I'm not so familiar with zotero. Can anybody give me instructions how to manually update the PROLA translator to the version posted above?

Thank's.

dstillman · January 22, 2010

Updated PROLA.js, FYI. I can see the tabs are messed up here, I'll e-mail a copy to translators@zotero.

Post it as a file to zotero-dev and then send a message to the list.

tkott · January 23, 2010

Thanks npj for doing the heavy lifting, this solved my problem as well: http://forums.zotero.org/discussion/10733/ff36-possible-bad-reading-of-doi/#Item_1

Tomek

levbishop · January 23, 2010

@AlexHH I too spent some time trying to figure out how to solve this problem using npj's method. So far as to find my firefox profile, which on windows lives under
%APPDATA%\Mozilla\Firefox\Profiles\
and I found that zotero.jar lives under this directory in:
extensions\zotero@chnm.gmu.edu\chrome
and that zotero.jar can be decompressed using, for example 7-zip (download from http://www.7-zip.org )
I tried to put npj's PROLA.js in various places within the resulting directory tree, rezipping into zotero.jar, and restarting firefox, but nothing seemed to work.

I couldn't find any documentation on the zotero website about where translators should be saved, nor could I find any of the translators which I must already have. Perhaps they are stored somewhere other than zotero.jar, but I have no idea where....

fbennett · January 23, 2010

Navigating from the directory where zotero.jar is located, you should find the translators in:../../../zotero/translators/which I guess on Windows is:..\..\..\zotero\translators\They're not zipped or anything, you can just drop the new version into that directory. On Windows, you may need to restart Firefox for the new translator version to take effect, I'm not sure.

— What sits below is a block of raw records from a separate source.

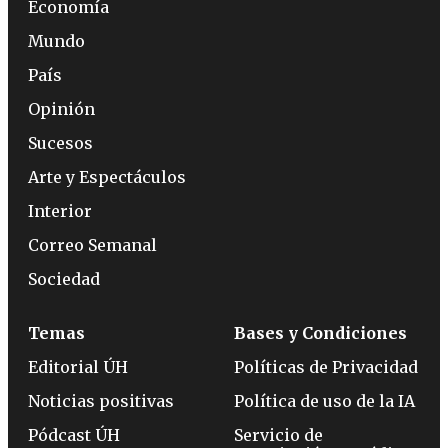
Economía
Mundo
País
Opinión
Sucesos
Arte y Espectáculos
Interior
Correo Semanal
Sociedad
Temas
Bases y Condiciones
Editorial ÚH
Políticas de Privacidad
Noticias positivas
Política de uso de la IA
Pódcast ÚH
Servicio de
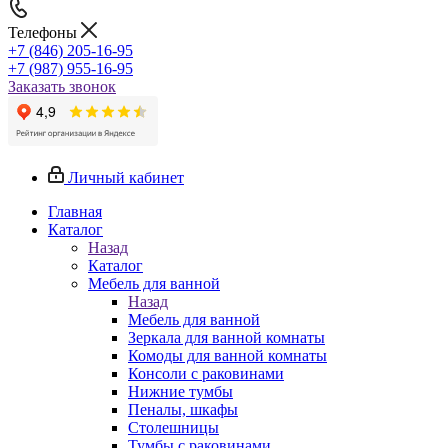
Телефоны
+7 (846) 205-16-95
+7 (987) 955-16-95
Заказать звонок
Личный кабинет
Главная
Каталог
Назад
Каталог
Мебель для ванной
Назад
Мебель для ванной
Зеркала для ванной комнаты
Комоды для ванной комнаты
Консоли с раковинами
Нижние тумбы
Пеналы, шкафы
Столешницы
Тумбы с раковинами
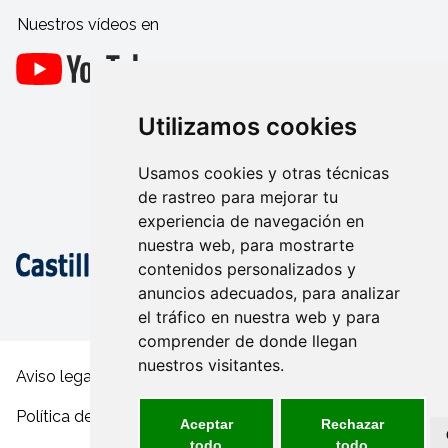
Nuestros vídeos en
Utilizamos cookies
Usamos cookies y otras técnicas
de rastreo para mejorar tu
experiencia de navegación en
nuestra web, para mostrarte
contenidos personalizados y
anuncios adecuados, para analizar
el tráfico en nuestra web y para
comprender de donde llegan
nuestros visitantes.
Aviso legal y condiciones de uso
Política de privacidad
Aceptar
Rechazar
todo
todo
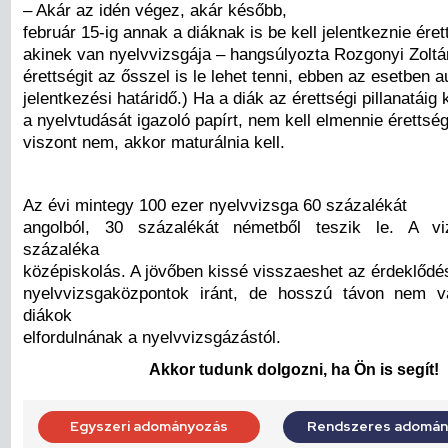
– Akár az idén végez, akár később,
február 15-ig annak a diáknak is be kell jelentkeznie éret
akinek van nyelvvizsgája – hangsúlyozta Rozgonyi Zoltán
érettségit az ősszel is le lehet tenni, ebben az esetben 
jelentkezési határidő.) Ha a diák az érettségi pillanatáig
a nyelvtudását igazoló papírt, nem kell elmennie érettség
viszont nem, akkor maturálnia kell.
Az évi mintegy 100 ezer nyelvvizsga 60 százalékát
angolból, 30 százalékát németből teszik le. A v
százaléka
középiskolás. A jövőben kissé visszaeshet az érdeklődé
nyelvvizsgaközpontok iránt, de hosszú távon nem v
diákok
elfordulnának a nyelvvizsgázástól.
Akkor tudunk dolgozni, ha Ön is segít!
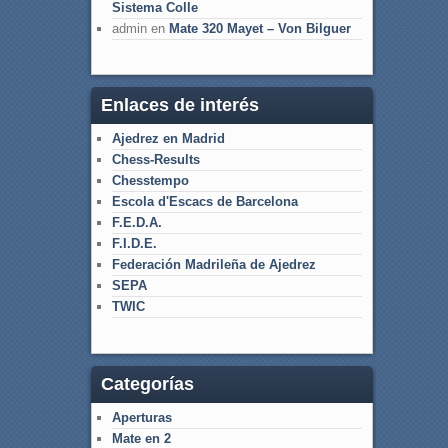
Sistema Colle
admin
en
Mate 320 Mayet – Von Bilguer
Enlaces de interés
Ajedrez en Madrid
Chess-Results
Chesstempo
Escola d'Escacs de Barcelona
F.E.D.A.
F.I.D.E.
Federación Madrileña de Ajedrez
SEPA
TWIC
Categorías
Aperturas
Mate en 2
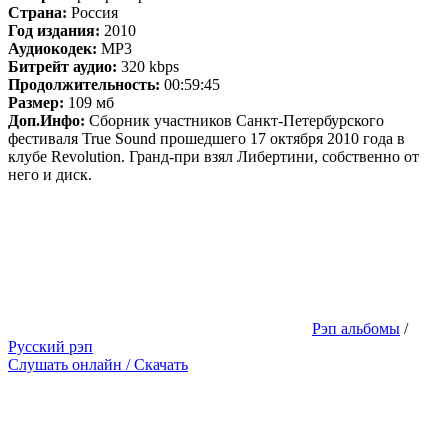
Страна:
Россия
Год издания:
2010
Аудиокодек:
MP3
Битрейт аудио:
320 kbps
Продолжительность:
00:59:45
Размер:
109 мб
Доп.Инфо:
Сборник участников Санкт-Петербурского
фестиваля True Sound прошедшего 17 октября 2010 года в
клубе Revolution. Гранд-при взял Либертини, собственно от
него и диск.
Рэп альбомы
/
Русский рэп
Слушать онлайн / Скачать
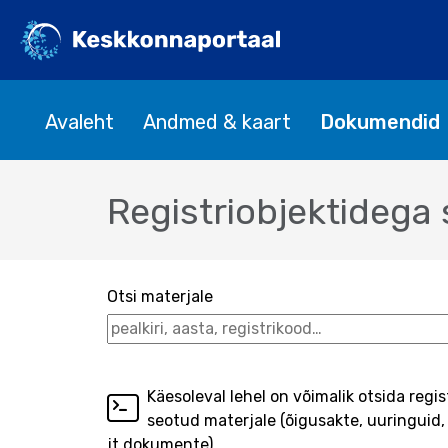
Avaleht
Andmed & kaart
Dokumendid
Registriobjektidega 
Otsi materjale
Käesoleval lehel on võimalik otsida regis
seotud materjale (õigusakte, uuringuid,
jt dokumente).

(EDIT: This applies to Zotero 2.0 only.)

levbishop · January 23, 2010

@fbennet Thanks, but in the ..\..\..\zotero directory all I see is
pdfinfo-Win32.exe*
pdfinfo-Win32.exe.version*
pdftotext-Win32.exe*
pdftotext-Win32.exe.version*
storage/
zotero.sqlite*
zotero.sqlite.bak*

dstillman · January 23, 2010

Translators go in the 'translators' directory within the Zotero data directory.

This applies to Zotero 2.0 only. Translators are much harder to access in Zotero 1.0.